35%|████████████████████████████████████████████▌ | 2644500/7596528 [2:39:39<4:58:58, 276.05it/s]
This is the output if I terminate the process:
^CTraceback (most recent call last):
Process Process-34:
File "/mnt/shared/scratch/msmith/apps/conda/envs/tombo/bin/tombo", line 11, in <module>
Process Process-3:
Process Process-22:
Process Process-31:
Process Process-24:
Process Process-15:
Process Process-17:
Process Process-21:
Process Process-29:
Process Process-30:
Process Process-27:
Process Process-9:
Process Process-26:
Process Process-5:
Process Process-23:
Process Process-20:
Process Process-25:
Process Process-11:
Process Process-33:
Process Process-32:
Process Process-13:
Process Process-8:
Process Process-7:
Process Process-2:
Process Process-19:
Process Process-6:
Process Process-18:
Process Process-4:
sys.exit(main())
File "/mnt/shared/scratch/msmith/apps/conda/envs/tombo/lib/python3.7/site-packages/tombo/__main__.py", line 235, in main
_preprocess.annotate_reads_with_fastq_main(args)
File "/mnt/shared/scratch/msmith/apps/conda/envs/tombo/lib/python3.7/site-packages/tombo/_preprocess.py", line 526, in annotate_reads_with_fastq_main
args.overwrite)
File "/mnt/shared/scratch/msmith/apps/conda/envs/tombo/lib/python3.7/site-packages/tombo/_preprocess.py", line 283, in _annotate_with_fastqs
fq_feed_p.join()
File "/mnt/shared/scratch/msmith/apps/conda/envs/tombo/lib/python3.7/multiprocessing/process.py", line 140, in join
res = self._popen.wait(timeout)
File "/mnt/shared/scratch/msmith/apps/conda/envs/tombo/lib/python3.7/multiprocessing/popen_fork.py", line 48, in wait
return self.poll(os.WNOHANG if timeout == 0.0 else 0)
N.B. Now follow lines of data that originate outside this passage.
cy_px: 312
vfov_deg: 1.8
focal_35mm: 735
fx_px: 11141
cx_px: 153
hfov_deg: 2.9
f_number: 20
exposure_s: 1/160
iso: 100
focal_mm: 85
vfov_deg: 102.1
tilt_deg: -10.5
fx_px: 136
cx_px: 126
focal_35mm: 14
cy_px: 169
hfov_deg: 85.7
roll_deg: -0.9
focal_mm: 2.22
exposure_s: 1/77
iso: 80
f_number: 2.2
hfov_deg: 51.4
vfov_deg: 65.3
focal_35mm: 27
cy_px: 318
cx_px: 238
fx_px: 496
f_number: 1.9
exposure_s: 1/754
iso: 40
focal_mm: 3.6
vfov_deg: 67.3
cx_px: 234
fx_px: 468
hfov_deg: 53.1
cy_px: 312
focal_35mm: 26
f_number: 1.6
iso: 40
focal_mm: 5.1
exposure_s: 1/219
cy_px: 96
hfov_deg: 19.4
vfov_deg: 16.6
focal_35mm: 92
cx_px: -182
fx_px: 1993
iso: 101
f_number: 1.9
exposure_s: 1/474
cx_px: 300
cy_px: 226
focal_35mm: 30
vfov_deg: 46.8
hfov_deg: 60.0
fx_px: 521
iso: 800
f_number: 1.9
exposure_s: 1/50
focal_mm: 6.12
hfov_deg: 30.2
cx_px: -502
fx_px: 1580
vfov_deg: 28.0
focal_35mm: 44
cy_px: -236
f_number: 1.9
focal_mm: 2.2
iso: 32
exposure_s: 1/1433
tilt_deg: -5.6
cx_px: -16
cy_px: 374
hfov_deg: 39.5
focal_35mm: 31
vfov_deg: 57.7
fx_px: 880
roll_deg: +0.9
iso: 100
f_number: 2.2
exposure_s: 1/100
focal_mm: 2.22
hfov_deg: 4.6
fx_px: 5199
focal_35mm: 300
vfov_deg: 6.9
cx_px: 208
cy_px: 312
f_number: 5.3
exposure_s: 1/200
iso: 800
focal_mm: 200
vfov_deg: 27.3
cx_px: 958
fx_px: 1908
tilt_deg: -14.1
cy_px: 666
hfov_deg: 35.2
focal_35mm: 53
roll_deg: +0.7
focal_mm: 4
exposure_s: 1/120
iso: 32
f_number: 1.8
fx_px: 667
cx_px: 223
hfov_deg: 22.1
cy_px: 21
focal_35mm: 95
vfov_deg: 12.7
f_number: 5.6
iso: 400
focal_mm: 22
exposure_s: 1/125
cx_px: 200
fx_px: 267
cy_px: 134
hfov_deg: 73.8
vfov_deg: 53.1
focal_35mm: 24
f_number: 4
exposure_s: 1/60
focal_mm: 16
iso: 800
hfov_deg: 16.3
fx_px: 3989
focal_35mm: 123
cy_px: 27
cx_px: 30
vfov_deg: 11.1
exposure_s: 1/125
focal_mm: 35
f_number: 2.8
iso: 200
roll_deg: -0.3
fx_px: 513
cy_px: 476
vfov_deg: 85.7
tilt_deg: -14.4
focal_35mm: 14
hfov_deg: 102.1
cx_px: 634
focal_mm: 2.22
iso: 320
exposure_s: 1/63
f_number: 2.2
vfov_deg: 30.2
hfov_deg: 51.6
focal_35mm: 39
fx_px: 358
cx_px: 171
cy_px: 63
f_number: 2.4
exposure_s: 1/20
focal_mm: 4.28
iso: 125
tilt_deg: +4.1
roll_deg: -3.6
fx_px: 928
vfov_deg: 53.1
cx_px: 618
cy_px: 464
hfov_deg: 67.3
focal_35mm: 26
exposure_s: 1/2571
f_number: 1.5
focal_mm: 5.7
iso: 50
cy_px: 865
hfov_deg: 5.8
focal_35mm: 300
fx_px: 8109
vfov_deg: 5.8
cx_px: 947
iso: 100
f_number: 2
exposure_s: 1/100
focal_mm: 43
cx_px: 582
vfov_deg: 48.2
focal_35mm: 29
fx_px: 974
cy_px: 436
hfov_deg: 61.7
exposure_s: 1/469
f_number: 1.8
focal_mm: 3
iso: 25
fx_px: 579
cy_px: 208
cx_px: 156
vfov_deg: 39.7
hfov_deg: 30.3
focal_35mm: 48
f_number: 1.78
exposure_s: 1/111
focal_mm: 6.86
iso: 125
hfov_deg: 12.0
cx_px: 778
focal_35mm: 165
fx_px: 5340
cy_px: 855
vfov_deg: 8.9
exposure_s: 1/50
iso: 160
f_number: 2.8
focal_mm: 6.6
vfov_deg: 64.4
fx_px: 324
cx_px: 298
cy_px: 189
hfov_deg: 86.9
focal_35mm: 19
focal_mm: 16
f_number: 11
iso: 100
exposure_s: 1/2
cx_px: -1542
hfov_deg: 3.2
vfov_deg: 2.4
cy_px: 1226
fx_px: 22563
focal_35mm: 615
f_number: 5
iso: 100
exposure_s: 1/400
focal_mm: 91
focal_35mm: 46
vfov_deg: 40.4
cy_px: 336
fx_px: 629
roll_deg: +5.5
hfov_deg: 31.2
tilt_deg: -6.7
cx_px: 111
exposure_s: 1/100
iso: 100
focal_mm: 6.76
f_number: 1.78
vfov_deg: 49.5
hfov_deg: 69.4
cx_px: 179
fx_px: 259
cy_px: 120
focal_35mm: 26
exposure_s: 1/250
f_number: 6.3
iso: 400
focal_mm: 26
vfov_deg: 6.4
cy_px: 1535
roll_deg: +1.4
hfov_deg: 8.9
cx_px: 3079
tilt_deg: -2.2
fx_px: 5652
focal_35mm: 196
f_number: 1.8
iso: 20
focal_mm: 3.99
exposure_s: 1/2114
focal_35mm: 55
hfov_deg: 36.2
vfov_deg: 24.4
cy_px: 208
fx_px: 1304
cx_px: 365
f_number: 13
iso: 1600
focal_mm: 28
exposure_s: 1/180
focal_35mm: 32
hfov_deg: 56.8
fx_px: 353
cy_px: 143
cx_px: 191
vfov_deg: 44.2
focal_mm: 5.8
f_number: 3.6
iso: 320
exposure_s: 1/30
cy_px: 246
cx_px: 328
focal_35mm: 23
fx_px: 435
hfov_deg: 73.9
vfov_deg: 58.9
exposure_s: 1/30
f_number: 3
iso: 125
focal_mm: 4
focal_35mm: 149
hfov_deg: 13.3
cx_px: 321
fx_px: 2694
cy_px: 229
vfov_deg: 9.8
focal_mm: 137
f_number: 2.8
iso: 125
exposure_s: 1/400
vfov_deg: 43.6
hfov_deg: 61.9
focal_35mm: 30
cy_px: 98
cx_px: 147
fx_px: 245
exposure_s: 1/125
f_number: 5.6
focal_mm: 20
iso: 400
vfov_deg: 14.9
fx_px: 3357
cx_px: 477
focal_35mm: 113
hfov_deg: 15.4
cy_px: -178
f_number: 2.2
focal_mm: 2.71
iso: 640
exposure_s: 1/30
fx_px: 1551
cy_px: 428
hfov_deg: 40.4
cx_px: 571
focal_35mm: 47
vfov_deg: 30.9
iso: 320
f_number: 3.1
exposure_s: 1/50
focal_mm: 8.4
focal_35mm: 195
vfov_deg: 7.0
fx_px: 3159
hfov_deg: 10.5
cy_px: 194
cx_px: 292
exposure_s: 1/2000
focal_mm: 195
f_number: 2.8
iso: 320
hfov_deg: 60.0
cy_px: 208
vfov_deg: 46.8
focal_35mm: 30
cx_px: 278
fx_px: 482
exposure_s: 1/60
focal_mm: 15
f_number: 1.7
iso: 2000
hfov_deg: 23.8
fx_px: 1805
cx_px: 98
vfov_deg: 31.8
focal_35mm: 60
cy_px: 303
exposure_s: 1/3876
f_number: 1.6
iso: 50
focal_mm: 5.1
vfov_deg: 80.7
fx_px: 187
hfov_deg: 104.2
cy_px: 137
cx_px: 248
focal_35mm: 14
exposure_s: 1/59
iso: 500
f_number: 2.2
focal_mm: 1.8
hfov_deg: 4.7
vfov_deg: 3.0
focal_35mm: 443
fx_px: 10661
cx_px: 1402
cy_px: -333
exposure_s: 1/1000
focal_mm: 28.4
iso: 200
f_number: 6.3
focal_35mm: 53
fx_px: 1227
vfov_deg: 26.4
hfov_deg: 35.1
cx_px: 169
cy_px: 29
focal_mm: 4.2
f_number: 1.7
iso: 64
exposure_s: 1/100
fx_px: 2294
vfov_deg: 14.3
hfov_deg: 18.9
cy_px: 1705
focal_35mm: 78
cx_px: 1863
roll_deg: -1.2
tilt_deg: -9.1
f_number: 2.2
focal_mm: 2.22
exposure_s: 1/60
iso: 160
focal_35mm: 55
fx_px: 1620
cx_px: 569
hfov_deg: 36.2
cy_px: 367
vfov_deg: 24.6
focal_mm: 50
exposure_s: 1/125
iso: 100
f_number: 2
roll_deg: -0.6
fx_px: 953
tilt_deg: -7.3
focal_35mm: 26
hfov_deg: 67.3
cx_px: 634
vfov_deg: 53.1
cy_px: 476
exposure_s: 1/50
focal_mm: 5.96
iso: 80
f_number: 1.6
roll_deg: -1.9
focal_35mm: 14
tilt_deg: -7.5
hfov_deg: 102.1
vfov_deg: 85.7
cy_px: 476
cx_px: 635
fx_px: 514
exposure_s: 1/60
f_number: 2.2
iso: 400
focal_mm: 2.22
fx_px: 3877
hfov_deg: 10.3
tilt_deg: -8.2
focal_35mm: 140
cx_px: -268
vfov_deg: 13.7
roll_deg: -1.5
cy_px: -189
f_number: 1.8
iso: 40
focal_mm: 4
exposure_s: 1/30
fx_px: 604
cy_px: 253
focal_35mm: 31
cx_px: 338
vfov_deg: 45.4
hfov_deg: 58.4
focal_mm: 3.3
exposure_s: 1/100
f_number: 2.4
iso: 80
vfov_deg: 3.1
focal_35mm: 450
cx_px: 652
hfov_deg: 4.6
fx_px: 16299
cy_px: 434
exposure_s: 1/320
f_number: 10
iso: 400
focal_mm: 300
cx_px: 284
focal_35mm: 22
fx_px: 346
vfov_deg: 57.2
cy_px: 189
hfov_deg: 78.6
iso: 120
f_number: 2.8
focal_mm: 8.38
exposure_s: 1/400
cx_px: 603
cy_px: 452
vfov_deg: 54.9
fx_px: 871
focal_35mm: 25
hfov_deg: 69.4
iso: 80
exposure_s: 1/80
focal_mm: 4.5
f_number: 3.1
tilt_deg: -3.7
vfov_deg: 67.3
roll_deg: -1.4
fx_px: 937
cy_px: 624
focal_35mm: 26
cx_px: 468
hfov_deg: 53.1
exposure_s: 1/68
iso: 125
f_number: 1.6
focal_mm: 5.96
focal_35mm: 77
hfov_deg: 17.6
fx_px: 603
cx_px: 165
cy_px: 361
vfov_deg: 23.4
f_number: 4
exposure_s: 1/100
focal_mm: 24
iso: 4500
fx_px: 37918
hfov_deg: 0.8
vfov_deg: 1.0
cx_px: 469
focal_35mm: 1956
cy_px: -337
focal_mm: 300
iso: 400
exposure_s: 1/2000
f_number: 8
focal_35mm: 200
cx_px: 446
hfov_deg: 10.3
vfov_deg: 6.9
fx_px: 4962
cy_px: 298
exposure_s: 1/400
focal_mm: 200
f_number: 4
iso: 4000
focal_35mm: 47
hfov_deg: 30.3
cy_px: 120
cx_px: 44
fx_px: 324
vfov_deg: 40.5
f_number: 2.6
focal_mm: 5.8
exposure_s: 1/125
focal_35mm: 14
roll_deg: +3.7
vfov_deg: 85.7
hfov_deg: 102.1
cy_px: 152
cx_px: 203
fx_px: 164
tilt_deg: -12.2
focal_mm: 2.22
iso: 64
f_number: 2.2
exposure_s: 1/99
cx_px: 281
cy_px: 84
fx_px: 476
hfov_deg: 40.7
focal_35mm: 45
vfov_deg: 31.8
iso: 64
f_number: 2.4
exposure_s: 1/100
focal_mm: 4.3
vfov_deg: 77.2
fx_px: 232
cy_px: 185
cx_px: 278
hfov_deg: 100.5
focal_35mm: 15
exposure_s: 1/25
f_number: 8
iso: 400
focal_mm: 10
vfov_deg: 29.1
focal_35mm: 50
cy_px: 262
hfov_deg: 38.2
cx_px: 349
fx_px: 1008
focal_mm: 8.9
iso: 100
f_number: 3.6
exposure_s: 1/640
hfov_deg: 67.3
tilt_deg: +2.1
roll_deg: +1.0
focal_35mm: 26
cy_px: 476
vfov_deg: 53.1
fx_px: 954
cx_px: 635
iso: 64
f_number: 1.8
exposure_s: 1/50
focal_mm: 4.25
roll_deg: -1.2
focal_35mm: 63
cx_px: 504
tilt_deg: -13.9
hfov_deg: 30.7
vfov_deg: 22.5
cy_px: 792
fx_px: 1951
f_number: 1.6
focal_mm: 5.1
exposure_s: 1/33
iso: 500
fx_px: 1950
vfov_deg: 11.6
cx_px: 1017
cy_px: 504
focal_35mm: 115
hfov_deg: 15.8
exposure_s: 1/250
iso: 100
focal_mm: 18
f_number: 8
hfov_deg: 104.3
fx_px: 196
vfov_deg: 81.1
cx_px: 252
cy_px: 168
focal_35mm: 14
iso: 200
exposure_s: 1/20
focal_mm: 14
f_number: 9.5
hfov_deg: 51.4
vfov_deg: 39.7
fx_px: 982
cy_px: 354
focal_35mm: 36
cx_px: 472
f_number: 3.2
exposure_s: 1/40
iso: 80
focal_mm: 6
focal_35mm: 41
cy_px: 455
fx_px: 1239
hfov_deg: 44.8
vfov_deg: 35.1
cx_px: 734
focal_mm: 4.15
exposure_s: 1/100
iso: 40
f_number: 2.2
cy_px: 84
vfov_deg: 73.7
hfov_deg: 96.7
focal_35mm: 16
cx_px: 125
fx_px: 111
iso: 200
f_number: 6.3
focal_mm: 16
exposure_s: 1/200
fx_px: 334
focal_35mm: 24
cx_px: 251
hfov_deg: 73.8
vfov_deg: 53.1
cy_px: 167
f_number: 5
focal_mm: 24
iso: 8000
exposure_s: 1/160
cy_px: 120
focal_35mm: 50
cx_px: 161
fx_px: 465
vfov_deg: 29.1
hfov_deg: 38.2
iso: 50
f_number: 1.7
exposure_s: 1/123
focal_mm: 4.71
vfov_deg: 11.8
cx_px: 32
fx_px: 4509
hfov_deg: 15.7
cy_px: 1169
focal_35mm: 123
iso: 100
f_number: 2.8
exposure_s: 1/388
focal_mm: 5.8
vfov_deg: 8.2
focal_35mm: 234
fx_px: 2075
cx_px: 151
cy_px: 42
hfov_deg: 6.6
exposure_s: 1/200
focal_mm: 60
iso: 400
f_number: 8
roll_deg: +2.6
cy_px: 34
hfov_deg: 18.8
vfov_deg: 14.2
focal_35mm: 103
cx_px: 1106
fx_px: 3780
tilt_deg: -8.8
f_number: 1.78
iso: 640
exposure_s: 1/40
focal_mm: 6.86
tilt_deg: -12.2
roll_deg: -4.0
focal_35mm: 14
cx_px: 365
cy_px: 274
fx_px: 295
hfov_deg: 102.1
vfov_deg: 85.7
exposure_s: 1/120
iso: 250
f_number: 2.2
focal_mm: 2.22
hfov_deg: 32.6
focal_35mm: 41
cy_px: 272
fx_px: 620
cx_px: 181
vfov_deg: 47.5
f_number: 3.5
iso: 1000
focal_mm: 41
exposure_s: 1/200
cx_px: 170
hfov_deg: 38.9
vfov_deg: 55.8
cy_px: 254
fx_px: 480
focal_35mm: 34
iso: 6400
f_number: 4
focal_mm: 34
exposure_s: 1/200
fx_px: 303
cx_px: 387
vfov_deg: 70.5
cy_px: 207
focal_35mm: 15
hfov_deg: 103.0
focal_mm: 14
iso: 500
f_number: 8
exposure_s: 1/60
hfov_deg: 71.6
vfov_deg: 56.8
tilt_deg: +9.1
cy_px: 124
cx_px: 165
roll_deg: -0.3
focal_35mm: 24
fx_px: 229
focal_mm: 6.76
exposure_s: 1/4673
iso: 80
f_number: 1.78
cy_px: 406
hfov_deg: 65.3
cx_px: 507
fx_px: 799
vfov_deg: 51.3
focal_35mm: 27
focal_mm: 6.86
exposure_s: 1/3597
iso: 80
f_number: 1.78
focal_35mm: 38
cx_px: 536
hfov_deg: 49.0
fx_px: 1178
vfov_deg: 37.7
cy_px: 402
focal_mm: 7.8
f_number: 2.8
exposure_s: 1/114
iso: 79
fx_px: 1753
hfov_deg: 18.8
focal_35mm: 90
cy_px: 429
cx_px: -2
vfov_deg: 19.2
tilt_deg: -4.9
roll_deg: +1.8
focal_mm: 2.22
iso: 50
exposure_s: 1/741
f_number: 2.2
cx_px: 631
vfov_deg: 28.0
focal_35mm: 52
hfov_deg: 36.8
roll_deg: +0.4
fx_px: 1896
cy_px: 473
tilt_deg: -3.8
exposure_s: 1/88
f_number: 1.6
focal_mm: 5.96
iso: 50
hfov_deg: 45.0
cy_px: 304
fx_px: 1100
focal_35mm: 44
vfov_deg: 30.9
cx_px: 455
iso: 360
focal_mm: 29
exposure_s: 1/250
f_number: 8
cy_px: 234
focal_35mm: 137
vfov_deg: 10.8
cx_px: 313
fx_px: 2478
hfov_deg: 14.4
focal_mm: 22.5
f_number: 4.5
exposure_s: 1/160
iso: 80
File "/mnt/shared/scratch/msmith/apps/conda/envs/tombo/lib/python3.7/multiprocessing/popen_fork.py", line 28, in poll
pid, sts = os.waitpid(self.pid, flag)
What I've tried
- This issue repeats itself on the pip and conda installations of 1.5.1. I've tried reinstalling but no success.
- This issue doesn't repeat itself on a smaller run (using dataset here: https://github.com/PengNi/deepsignal-plant).
- I've checked that sequencing_summary.txt has the same number of reads as there are fast5s in the directory.
Other info
- htop shows that a multithreaded run eventually turns into a single process using ~20% CPU.
- These reads are from a size selected ONT run, N50 is approx 30kbp with some reads >100kbp.
- This is running on a Rocky Linux system with a SLURM manager. Issue occurs with interactive and batch jobs.
Any support would be greatly appreciated, I've checked through the previous issues but couldn't find a solution!
Thanks in advance :)